Almost on cue, Andrew comes back with another post essentially attacking Hillary Clinton.

I don’t really get what the big deal here is myself. Sen. Clinton isn’t telling her delegates who to vote for, but she’s making it clear that she’s going to vote for Obama. The message seems pretty clear to me; it’s great for her supporters that they’ll get to cast their vote for her in nomination if they want to, but the roll call is decidedly not some last minute ploy by the Clintons to come away with the nomination. It really strikes me as a great display of unity, and a downright noble move to heal wounds. Her delegates can vote for her, but she’s moved on and is committed to electing Obama. It’s downright statesmanesque.

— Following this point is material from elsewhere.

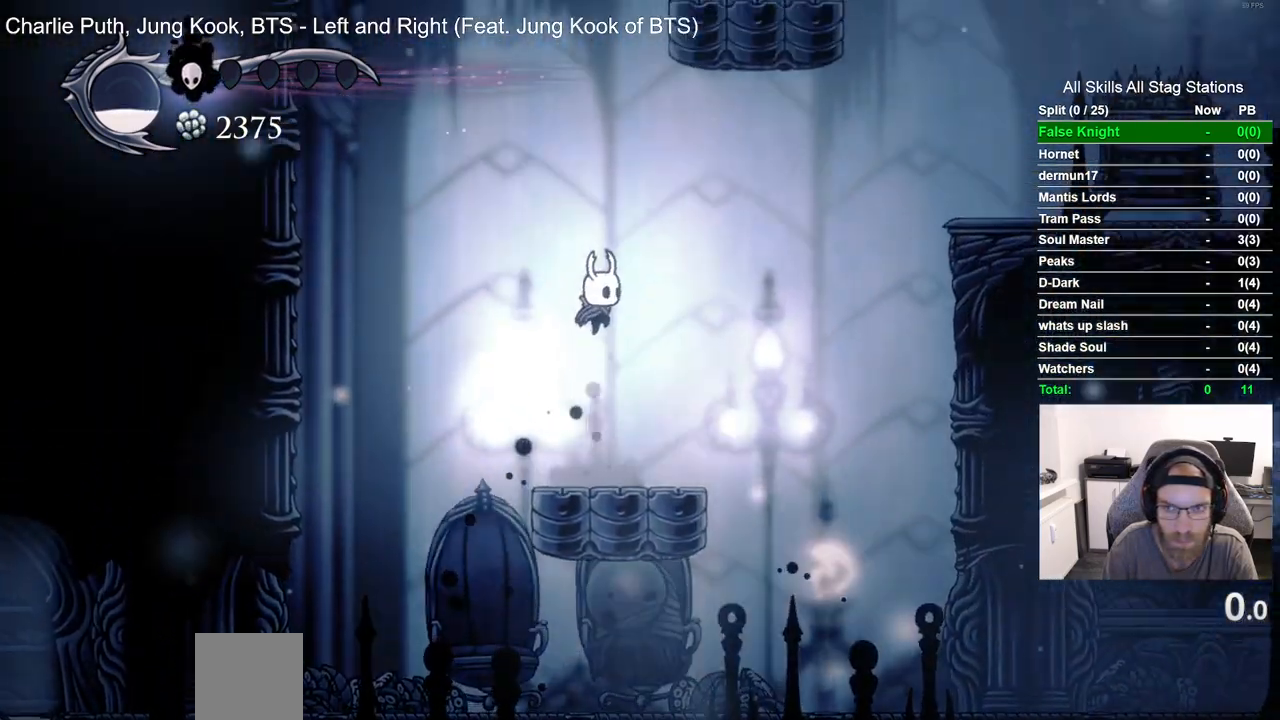
Gameplay with a controller (PlayStation layout); each line is a JSON object with the inputs held at the frame after it. "events" lists button and stick changes between this image and that frame as [ms after this image, input, new state], when the widget could be followed in between.
{"buttons": ["CROSS", "DPAD_LEFT"], "left_stick": "center", "right_stick": "center", "events": []}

But more to the point, if their are lingering divisions between Clinton supporters and Obama backers, I think people like Sullivan deserve much of the blame for it. Now maybe it’s not exactly fair to characterize it broadly that way, because Andrew is, of course, a conservative and, I suspect, came to support Obama mostly as an extension of his disdain for all things Clinton, but there’s a point at which it’s overkill. Andrew basically attacked Hillary for not doing something she couldn’t legally do, using general election money to repay debts incurred in the primary, and he chastised Obama for giving the Clintons speaking spots at the convention.

The latter I find extremely puzzling. Traditionally, the runner up from the primary and, especially, former (and sitting) Presidents from the party have nice speaking slots at the convention. That’s why the Republicans ultimately decided to have Buh and Cheney speak in St. Paul, even though they want to avoid connections to Bush at all costs. Because it’s so traditional for sitting Presidents to speak at the convention, not having them there would draw more attention than giving them a half hour. In the same manner, not having Bill and Hillary Clinton speaking in primetime this year would have been, to say the least, well out of the norm in terms of modern convention scheduling, and it would have both generated a lot of media attention and part anger for it. Indeed, I think I would be offended by it, and I was far from a Clinton supporter in the primary.

Now again, I generally like Andrew and his blog, but his Clinton hatred, and his general lack of familiarity with American electoral politics in general, is really, really, annoying.